··· Record extracts ···

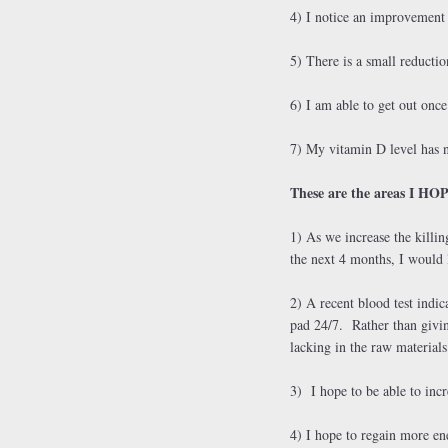
4) I notice an improvemen
5) There is a small reductio
6) I am able to get out once
7) My vitamin D level has 
These are the areas I HOP
1) As we increase the killin
the next 4 months, I would l
2) A recent blood test indi
pad 24/7. Rather than givin
lacking in the raw material
3) I hope to be able to incr
4) I hope to regain more en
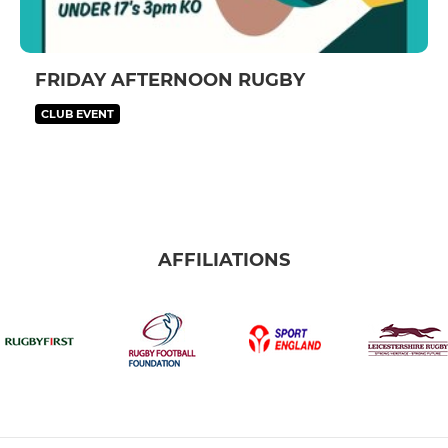
FRIDAY AFTERNOON RUGBY
CLUB EVENT
AFFILIATIONS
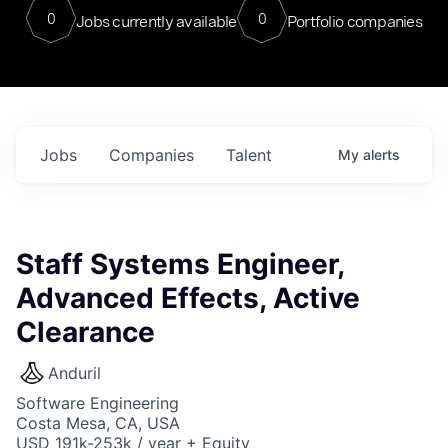
0
0
Jobs currently available
Portfolio companies
Jobs
Companies
Talent
My
alerts
Staff Systems Engineer,
Advanced Effects, Active
Clearance
Anduril
Software Engineering
Costa Mesa, CA, USA
USD 191k-253k / year + Equity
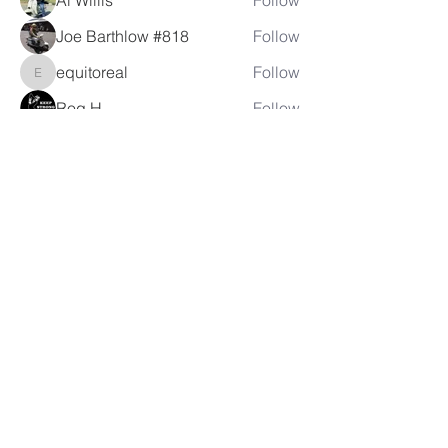
Al Willis
Follow
Joe Barthlow #818
Follow
equitoreal
Follow
equitoreal
Rog H.
Follow
crhebens
Follow
crhebens
See All Members (105)
LAMBRETTA
CLUB USA
info@lambrettaclubusa.net
807 East Giddens Ave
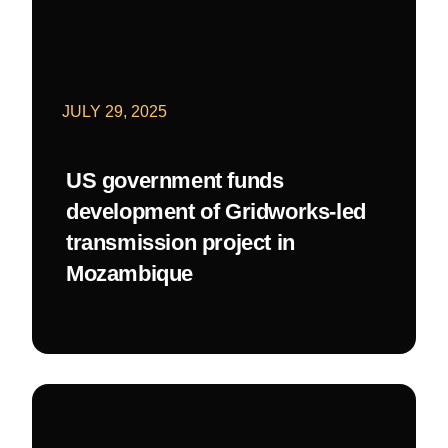
JULY 29, 2025
US government funds
development of Gridworks-led
transmission project in
Mozambique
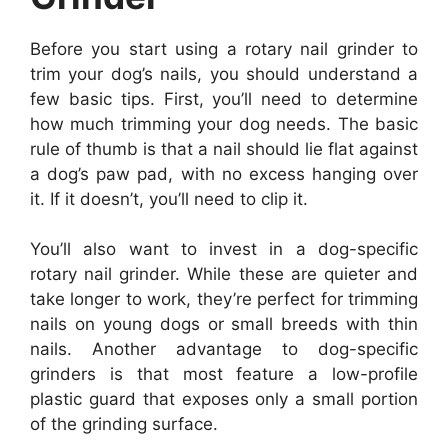
Before you start using a rotary nail grinder to
trim your dog’s nails, you should understand a
few basic tips. First, you’ll need to determine
how much trimming your dog needs. The basic
rule of thumb is that a nail should lie flat against
a dog’s paw pad, with no excess hanging over
it. If it doesn’t, you’ll need to clip it.
You’ll also want to invest in a dog-specific
rotary nail grinder. While these are quieter and
take longer to work, they’re perfect for trimming
nails on young dogs or small breeds with thin
nails. Another advantage to dog-specific
grinders is that most feature a low-profile
plastic guard that exposes only a small portion
of the grinding surface.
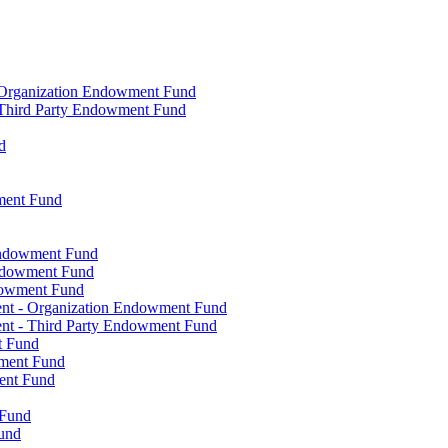
- Organization Endowment Fund
- Third Party Endowment Fund
d
ment Fund
Endowment Fund
Endowment Fund
dowment Fund
ent - Organization Endowment Fund
nt - Third Party Endowment Fund
t Fund
wment Fund
ent Fund
 Fund
und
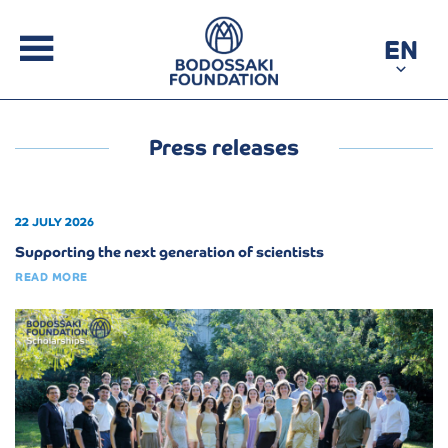
EN
Press releases
22 JULY 2026
Supporting the next generation of scientists
READ MORE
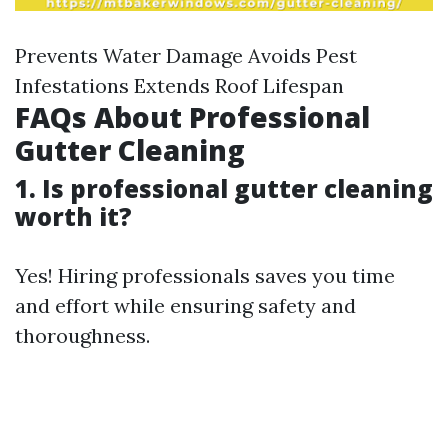
Prevents Water Damage Avoids Pest
Infestations Extends Roof Lifespan
FAQs About Professional
Gutter Cleaning
1. Is professional gutter cleaning
worth it?
Yes! Hiring professionals saves you time
and effort while ensuring safety and
thoroughness.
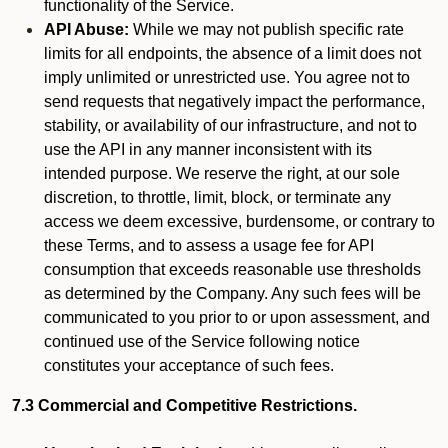
functionality of the Service.
API Abuse:
While we may not publish specific rate
limits for all endpoints, the absence of a limit does not
imply unlimited or unrestricted use. You agree not to
send requests that negatively impact the performance,
stability, or availability of our infrastructure, and not to
use the API in any manner inconsistent with its
intended purpose. We reserve the right, at our sole
discretion, to throttle, limit, block, or terminate any
access we deem excessive, burdensome, or contrary to
these Terms, and to assess a usage fee for API
consumption that exceeds reasonable use thresholds
as determined by the Company. Any such fees will be
communicated to you prior to or upon assessment, and
continued use of the Service following notice
constitutes your acceptance of such fees.
7.3 Commercial and Competitive Restrictions.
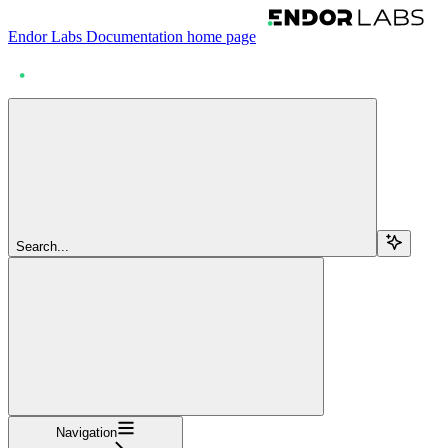
Endor Labs Documentation
home page
Search...
Navigation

···

#### Job item:
What are the lines of the data above that include the string "hope"? Copy them.

#### Solved problem:
3) I hope to be able to incr
4) I hope to regain more en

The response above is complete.